# EXERCISE TASKS
(1) In the article on the Prison Education Program gift, what amount did Karin Addison Jack give to set up the endowment in August 2011?
(2) Switch "campus" to "classroom" in the article on the Prison Education Program gift, and write out the passage that begins at the words "BU established the" and stops after "quality university education.".
(3) In the article on the Prison Education Program gift, condense the paragraph beginning "The long-distance approach worked fine" and keep its main facts.
------ EXCERPT PROVIDED
Summer 2012 Table of Contents

Safeguarding a Second Chance

MET alumna’s record-setting gift promises perpetual funding for Prison Education Program

| From Giving | By Caitlin Cushman

BU established the Prison Education Program in 1972.

Karin Addison Jack knows that you don’t have to set foot on a college campus to get a quality university education.

The long-distance approach worked fine for Jack (MET’08), who earned a master’s degree in criminal justice online through BU’s Metropolitan College. It also works for inmates at the state prison in Framingham, Mass., where classes are taught by BU instructors. The only all-female correctional facility in Massachusetts, the prison is one of two in the com­monwealth that offer a Boston Uni­versity degree. To ensure the program would not end, in August 2011 Jack set up an endowment of $1.5 million, the largest gift in MET’s history.
------------
------ RECORDED INFORMATION
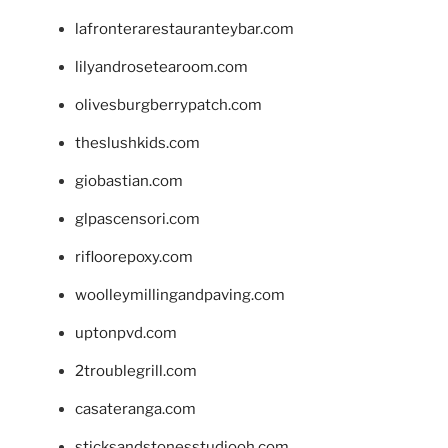
lafronterarestauranteybar.com
lilyandrosetearoom.com
olivesburgberrypatch.com
theslushkids.com
giobastian.com
glpascensori.com
rifloorepoxy.com
woolleymillingandpaving.com
uptonpvd.com
2troublegrill.com
casateranga.com
sticksandstonesstudiooh.com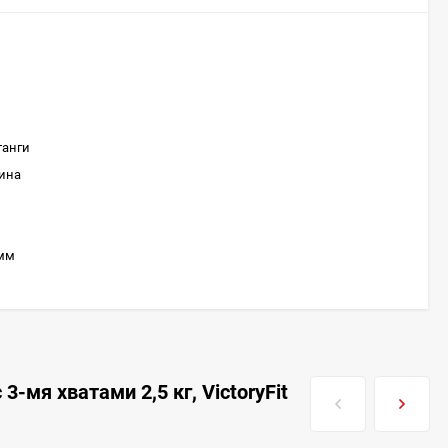
танги
зина
 мм
-мя хватами 2,5 кг, VictoryFit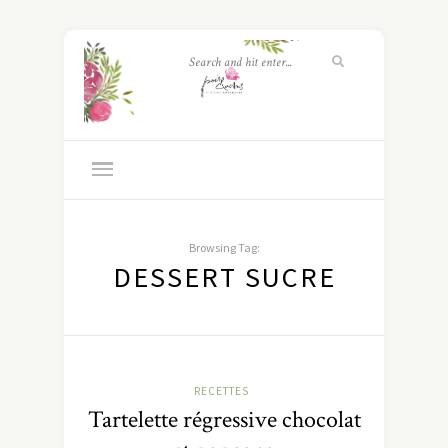
Browsing Tag:
DESSERT SUCRE
RECETTES
Tartelette régressive chocolat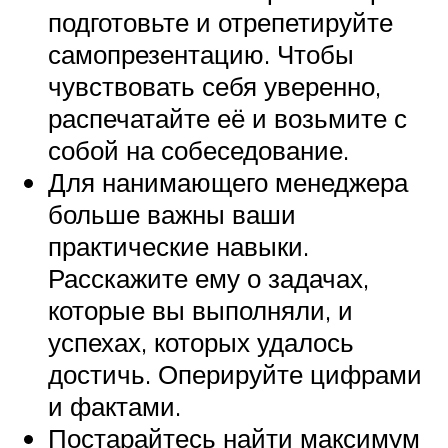
подготовьте и отрепетируйте
самопрезентацию. Чтобы
чувствовать себя уверенно,
распечатайте её и возьмите с
собой на собеседование.
Для нанимающего менеджера
больше важны ваши
практические навыки.
Расскажите ему о задачах,
которые вы выполняли, и
успехах, которых удалось
достичь. Оперируйте цифрами
и фактами.
Постарайтесь найти максимум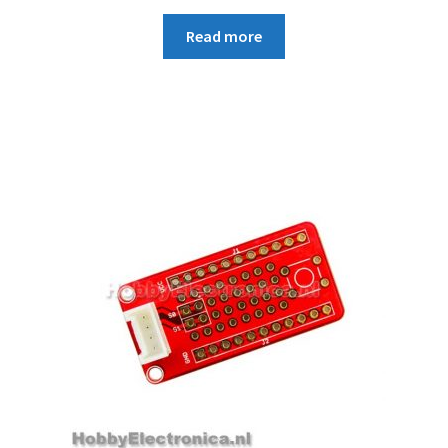
Read more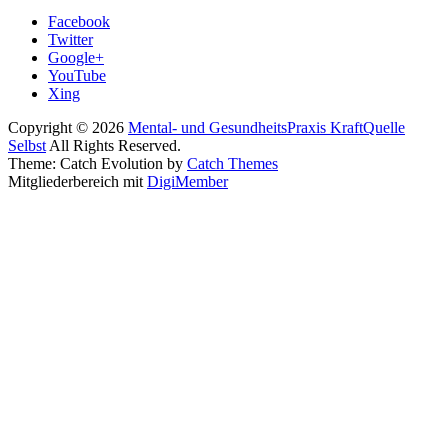
Facebook
Twitter
Google+
YouTube
Xing
Copyright © 2026
Mental- und GesundheitsPraxis KraftQuelle
Selbst
All Rights Reserved.
Theme: Catch Evolution by
Catch Themes
Mitgliederbereich mit
DigiMember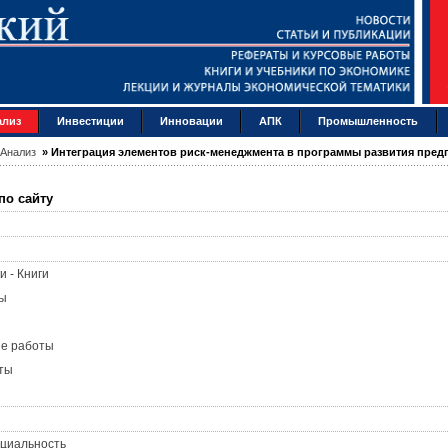
ализ
Инвестиции
Инновации
АПК
Промышленность
Анализ
»
Интеграция элементов риск-менеджмента в программы развития пред
по сайту
и - Книги
ы
ые работы
ты
циальность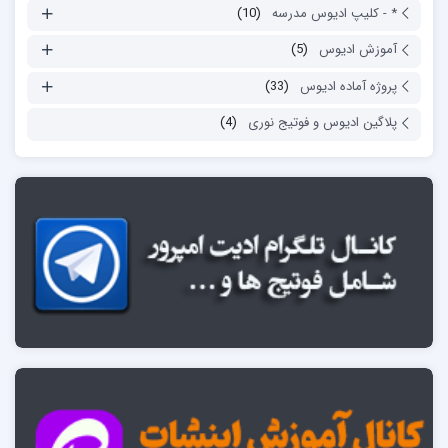
* - کلیپ ادیوس مدرسه
(10)
آموزش ادیوس
(5)
پروژه آماده ادیوس
(33)
پلاگین ادیوس و فوتیج نوری
(4)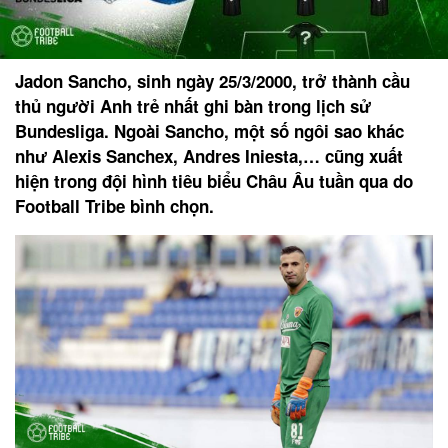
Jadon Sancho, sinh ngày 25/3/2000, trở thành cầu
thủ người Anh trẻ nhất ghi bàn trong lịch sử
Bundesliga. Ngoài Sancho, một số ngôi sao khác
như Alexis Sanchex, Andres Iniesta,… cũng xuất
hiện trong đội hình tiêu biểu Châu Âu tuần qua do
Football Tribe bình chọn.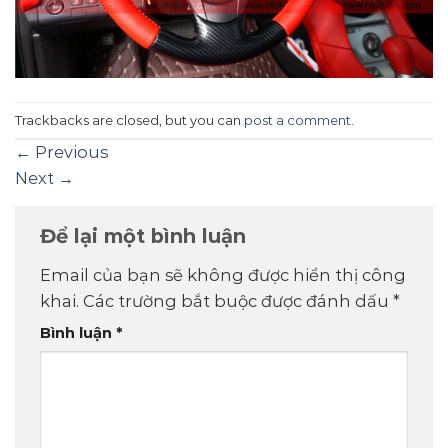
Trackbacks are closed, but you can
post a comment
.
←
Previous
Next
→
Để lại một bình luận
Email của bạn sẽ không được hiển thị công
khai.
Các trường bắt buộc được đánh dấu
*
Bình luận
*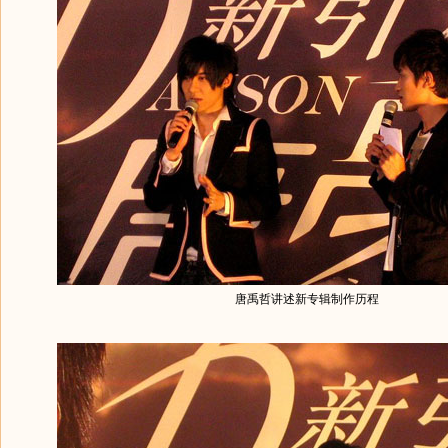
唐禹哲讲述新专辑制作历程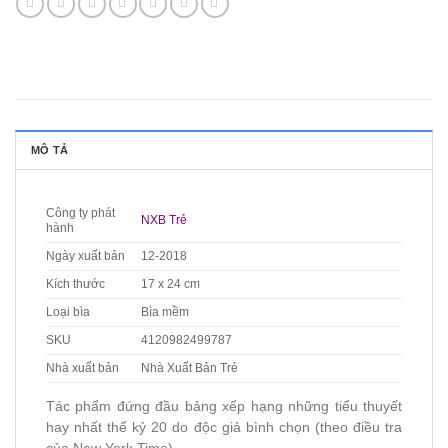
MÔ TẢ
Công ty phát
NXB Trẻ
hành
Ngày xuất bản
12-2018
Kích thước
17 x 24 cm
Loại bìa
Bìa mềm
SKU
4120982499787
Nhà xuất bản
Nhà Xuất Bản Trẻ
Tác phẩm đứng đầu bảng xếp hạng những tiểu thuyết
hay nhất thế kỷ 20 do độc giả bình chọn (theo điều tra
------------
# RESULTS
(1) $1.5 million.

(2)
BU established the Prison Education Program in 1972.

Karin Addison Jack knows that you don’t have to set foot on a college classroom to get a quality university education.

(3) Jack (MET'08) earned an online master's degree in criminal justice through BU's Metropolitan College. BU instructors also teach inmates at the state prison in Framingham, Mass. It is the only all-female correctional facility in Massachusetts and one of two prisons in the commonwealth that offer a BU degree. In August 2011 Jack set up a $1.5 million endowment, the largest gift in MET's history, so the program would not end.